End the cronyism and coverups
Remember how when Clinton was caught lying about Monica you wondered what else he was lying about? That quite reasonable question applies across parties. The corporate scandals may have been successfully pushed off the evening news, but I assure you that they have not been forgotten by war opponents. For a while it seemed barely a day went by without a new bit of news about Bush and Harken. Cheney has been sued over his involvement in accounting scandals when he ran Halliburton. The SEC under George I had a Bush family friend investigate Harken and, what a surprise, find nothing against the incumbent president's son. On top of Enron's involvement in the Bush administration mentioned above, George II put an accounting lobbyist in charge of the SEC, and the nominee for treasury secretary made out very nicely in the CEO sweepstakes (if you fail, you will have to suffer the consequences --- buckets and buckets of money).

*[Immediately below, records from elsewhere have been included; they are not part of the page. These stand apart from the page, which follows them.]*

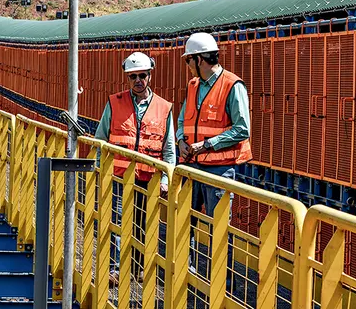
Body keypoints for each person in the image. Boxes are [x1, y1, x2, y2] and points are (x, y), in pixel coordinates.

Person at [95, 51, 175, 285]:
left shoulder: (164, 107)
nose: (138, 81)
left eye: (142, 76)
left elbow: (169, 150)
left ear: (150, 76)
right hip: (119, 177)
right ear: (127, 78)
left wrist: (165, 180)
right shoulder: (114, 102)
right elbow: (100, 140)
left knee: (143, 225)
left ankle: (138, 268)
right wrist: (101, 171)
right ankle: (115, 269)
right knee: (117, 223)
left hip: (148, 180)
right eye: (133, 77)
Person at [177, 32, 252, 217]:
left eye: (188, 60)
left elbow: (242, 129)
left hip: (219, 170)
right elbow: (181, 120)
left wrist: (208, 144)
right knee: (184, 226)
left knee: (217, 230)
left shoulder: (232, 85)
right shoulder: (193, 85)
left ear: (199, 59)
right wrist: (180, 140)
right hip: (190, 165)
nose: (187, 66)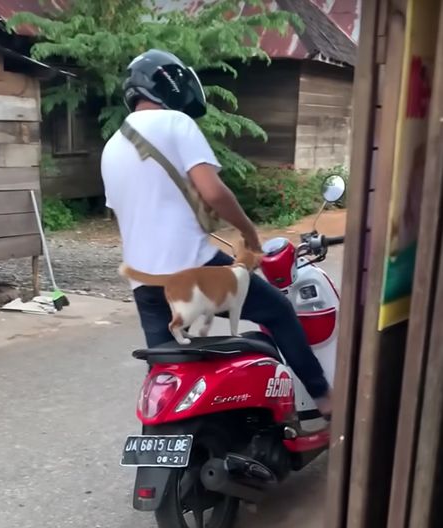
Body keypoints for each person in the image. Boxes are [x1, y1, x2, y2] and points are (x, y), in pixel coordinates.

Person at [101, 49, 332, 417]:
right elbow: (213, 192)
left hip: (144, 281)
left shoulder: (112, 146)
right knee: (278, 310)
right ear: (171, 85)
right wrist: (249, 233)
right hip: (194, 268)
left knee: (166, 367)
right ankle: (323, 398)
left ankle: (167, 433)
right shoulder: (176, 123)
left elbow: (127, 216)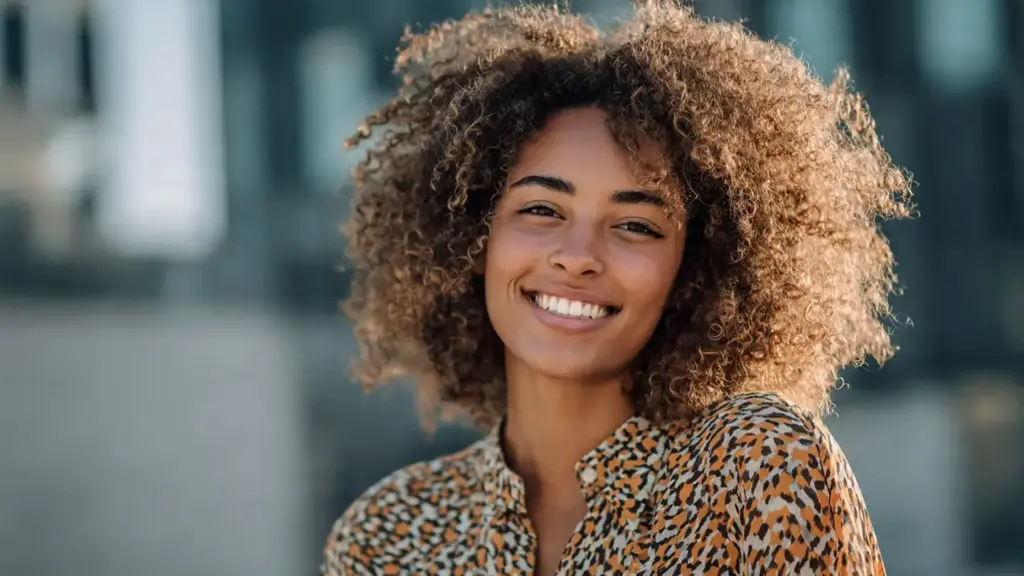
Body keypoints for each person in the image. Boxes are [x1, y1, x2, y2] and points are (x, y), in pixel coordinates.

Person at [322, 1, 912, 574]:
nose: (578, 258)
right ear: (474, 236)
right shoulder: (383, 535)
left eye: (636, 225)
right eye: (542, 210)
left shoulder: (759, 464)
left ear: (693, 266)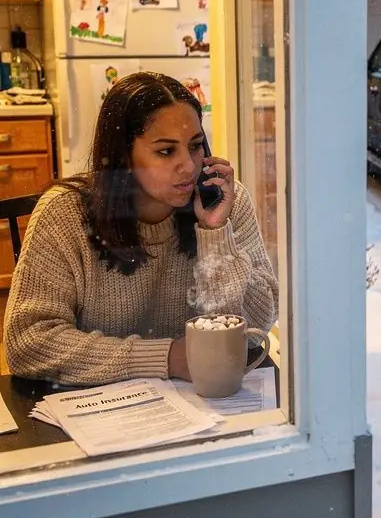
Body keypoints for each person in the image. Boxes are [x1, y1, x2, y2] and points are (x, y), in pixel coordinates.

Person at [4, 72, 278, 388]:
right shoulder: (64, 214)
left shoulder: (224, 202)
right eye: (165, 151)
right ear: (124, 157)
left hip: (200, 407)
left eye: (195, 145)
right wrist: (167, 358)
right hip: (98, 408)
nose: (189, 166)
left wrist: (215, 235)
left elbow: (255, 331)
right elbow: (28, 342)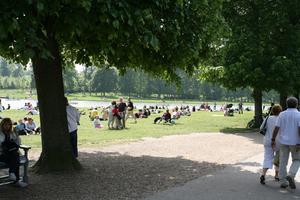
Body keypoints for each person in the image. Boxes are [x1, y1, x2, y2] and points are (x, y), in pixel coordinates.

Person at [272, 97, 300, 189]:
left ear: (287, 104)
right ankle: (291, 175)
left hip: (283, 141)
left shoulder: (282, 114)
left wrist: (273, 139)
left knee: (283, 161)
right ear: (297, 104)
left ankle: (283, 181)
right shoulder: (299, 115)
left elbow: (276, 128)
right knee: (297, 160)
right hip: (296, 142)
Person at [0, 118, 28, 187]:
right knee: (16, 158)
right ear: (2, 125)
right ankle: (15, 179)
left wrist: (17, 135)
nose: (7, 126)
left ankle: (13, 174)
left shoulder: (12, 133)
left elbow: (18, 143)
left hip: (11, 154)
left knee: (15, 155)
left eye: (9, 125)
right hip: (1, 155)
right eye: (5, 125)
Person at [259, 104, 282, 184]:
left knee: (267, 157)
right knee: (278, 158)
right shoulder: (281, 119)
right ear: (280, 111)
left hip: (268, 140)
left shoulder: (268, 118)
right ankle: (276, 175)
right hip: (279, 141)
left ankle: (263, 174)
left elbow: (261, 128)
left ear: (272, 111)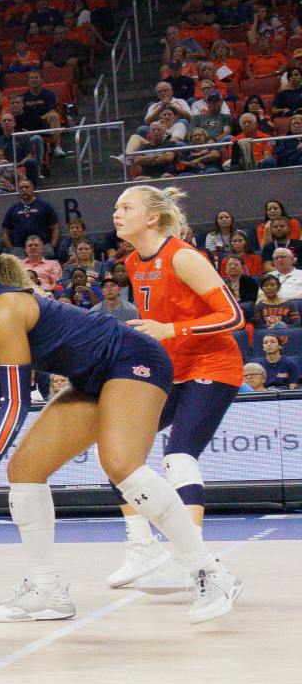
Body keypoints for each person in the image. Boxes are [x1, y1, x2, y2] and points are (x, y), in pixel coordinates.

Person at [0, 236, 241, 625]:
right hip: (92, 377)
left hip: (133, 357)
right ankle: (47, 591)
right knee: (25, 471)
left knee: (122, 464)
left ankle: (210, 571)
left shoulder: (5, 306)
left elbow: (17, 401)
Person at [110, 185, 246, 594]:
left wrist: (173, 329)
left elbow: (234, 315)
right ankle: (141, 546)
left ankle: (194, 562)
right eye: (117, 207)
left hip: (213, 365)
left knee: (179, 453)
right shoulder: (133, 262)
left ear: (151, 218)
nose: (116, 213)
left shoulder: (183, 256)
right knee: (117, 446)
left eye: (126, 207)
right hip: (173, 369)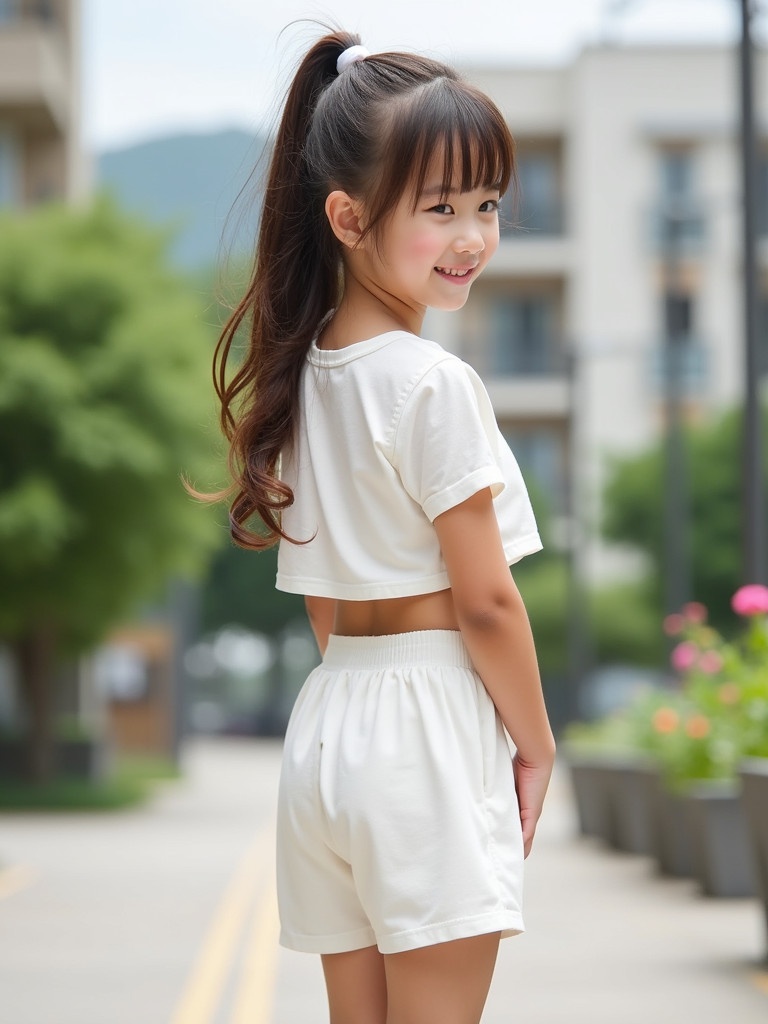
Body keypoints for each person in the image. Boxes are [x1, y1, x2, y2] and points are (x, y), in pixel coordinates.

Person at [212, 28, 556, 1024]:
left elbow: (326, 603)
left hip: (329, 730)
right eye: (439, 207)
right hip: (429, 732)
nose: (472, 236)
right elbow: (488, 602)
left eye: (486, 204)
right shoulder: (432, 384)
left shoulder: (301, 381)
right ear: (349, 217)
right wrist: (534, 744)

The solution to defeating the critics here is to come clean. Bush needs to reveal everything about Harken and allow an independent investigation. Cheney needs to do the same with Halliburton. Clean the cronies out of government jobs. They need to actively support corporate reform, like expensing stock options, and limiting executive compensation.

There they are, gifts to the pro-war side. Maybe you agree those suggestions for fixing Bush's credibility are a good idea, or maybe you don't. Doesn't matter. If you want to convince the anti-war side Bush's motives are pure, you'll tell Bush to do these things. Like it or not, you'll have to convince opponents that his motives are really what he says before we believe him when he says such and such is a "fact." If we can't agree on a common set of facts, and can't be sure what the goal of the war really is, we'll be tough to convince that war is the only option.

After posting a link to this page on a message board, I received a response, which I've reprinted below along with my response, in which I offered a defense of dissent in war time:

When our country is being threatened by foreign influence or terrorism, and I think all reasonable people will agree that 9/11 was that and more, we should be RALLYING behind our leader, not attacking him. You're playing into the hands of the enemy, 'Divide and Conquer'. Just my opinion.

I understand where you're coming from. There's a natural inclination to rally behind the leader in a crisis, and it's healthy to stick together and put differences aside during an emergency. We're past the emergency though, since there will always be terrorists and the war on terrorism will go on forever in all likelihood. When the bomb is going off is the time to rally, and calmer times like now are when we need to consider our actions deliberately.

In a democracy, it is the citizen's duty to form an informed opinion and debate the issues with fellow citizens and with the leaders. Leaders have to act openly and be accountable to the citizens. When leaders try to lead the nation on a disastrous course, or avoid accountability for their actions, criticism isn't just the citizen's right, but duty.

War time is sometimes considered an exception, a time when we have to follow and put off debate until later. However, war is the biggest disaster our leaders can lead us to, and more than any other time, it is when citizens must speak up and try to change the leaders' course.

Another Update
In case someone thinks only the looney left could hold a position like this, here is the same position defended by that well known liberal, Pat Buchanan. Here's another looney lefty, Abraham Lincoln, who was a congressman speaking of President Polk, who presided over the Mexican War: "Trusting to escape scrutiny by fixing the public gaze upon the exceeding brightness of military glory, that attractive rainbow that rises in showers of blood, that serpent's eye, that charms to destroy, he plunged into war."